Does it make sense starting races in Northern Europe in late autumn?

 

I was reminded of Pete Seeger’s 1960s song when I listened to the BBC Today programme this morning and heard the news of two thirds the Velux 5-Oceans fleet putting into port for repairs to storm damage. When will they ever learn?

In the last four years almost every trans-ocean and round the world race that has started from northern Europe in October or November has been hammered by a Biscay storm causing widespread damage to the fleets. In the 2002 Around Alone all the 50-footers sought shelter from a major storm for a few days and the Route de Rhum in the same year was decimated – the trimarans in particular with capsizes and structural failures. The Transat Jacques Vabre suffered the same fate, as did last year’s Volvo Ocean Race even though they started half way down the Spanish coast in an attempt to avoid extreme autumn weather. And in the past, when the Mini Transat used to start in November several boats and their crews were lost in this dangerous stretch of water.

It really is a no brainer. In October and November the frequency of gales increases substantially. And Biscay, with its rapidly shoaling waters, is no place to be caught out in bad weather at any time of the year. It’s no wonder that crews of square riggers, with their limited ability to sail to windward, feared Biscay so much. The chances of getting embayed were as real then as they are today.

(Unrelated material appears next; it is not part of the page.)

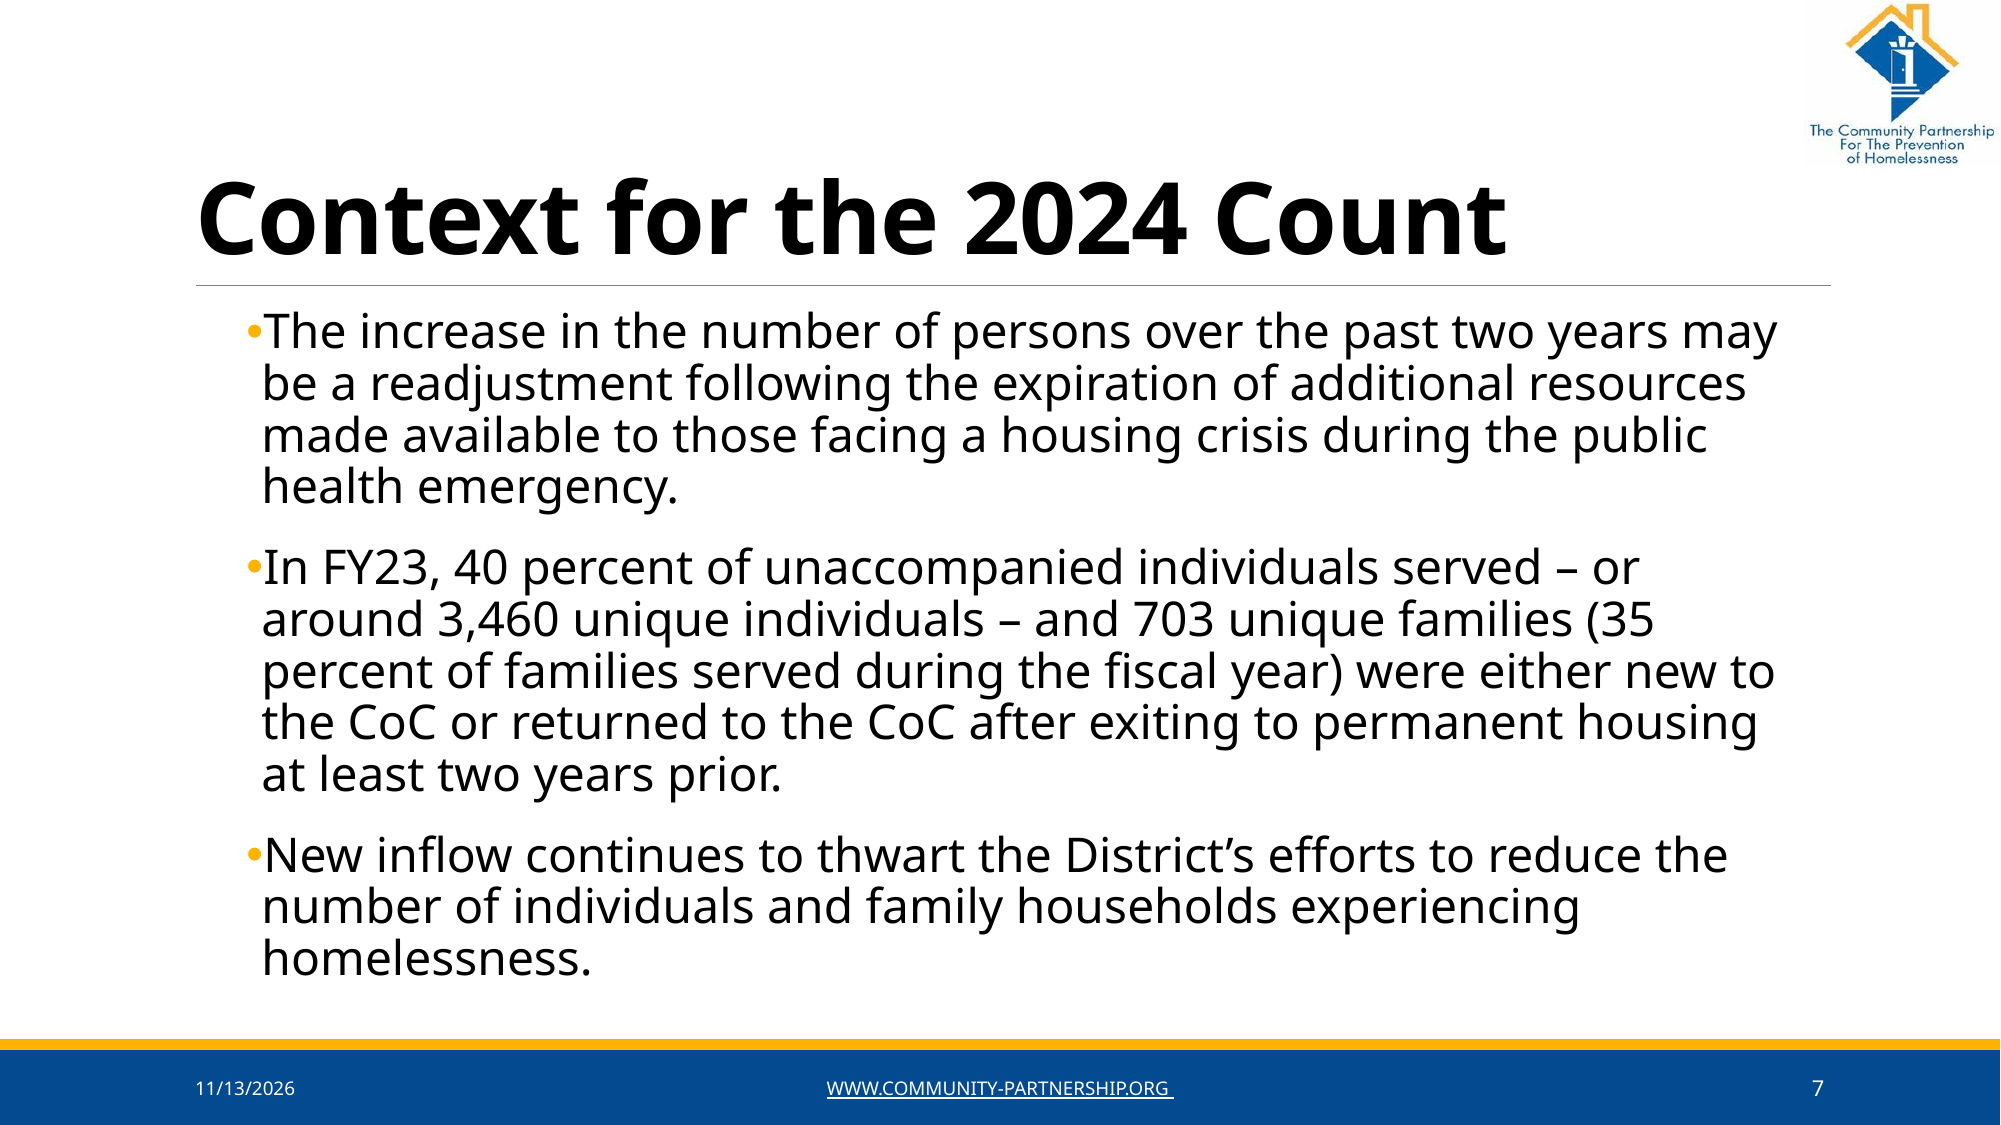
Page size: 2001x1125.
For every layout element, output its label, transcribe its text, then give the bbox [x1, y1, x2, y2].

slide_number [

The organisers of these races are really caught between a rock and a hard place. Because if they start the races any earlier they run the risk of encountering Atlantic hurricanes or arriving in the Southern Ocean before the Austral summer. The Mini Transat organisers have responded by having an earlier start to the first leg to Lanzarote and those behind the Vendee Globe bravely postponed the start of the 2000 race because of bad weather. Should the Velux 5-Oceans start have been delayed because a gale was forecast? In retrospect probably not because at that time maximum winds of 30 knots were forecast, not the 60 knots experienced by the fleet.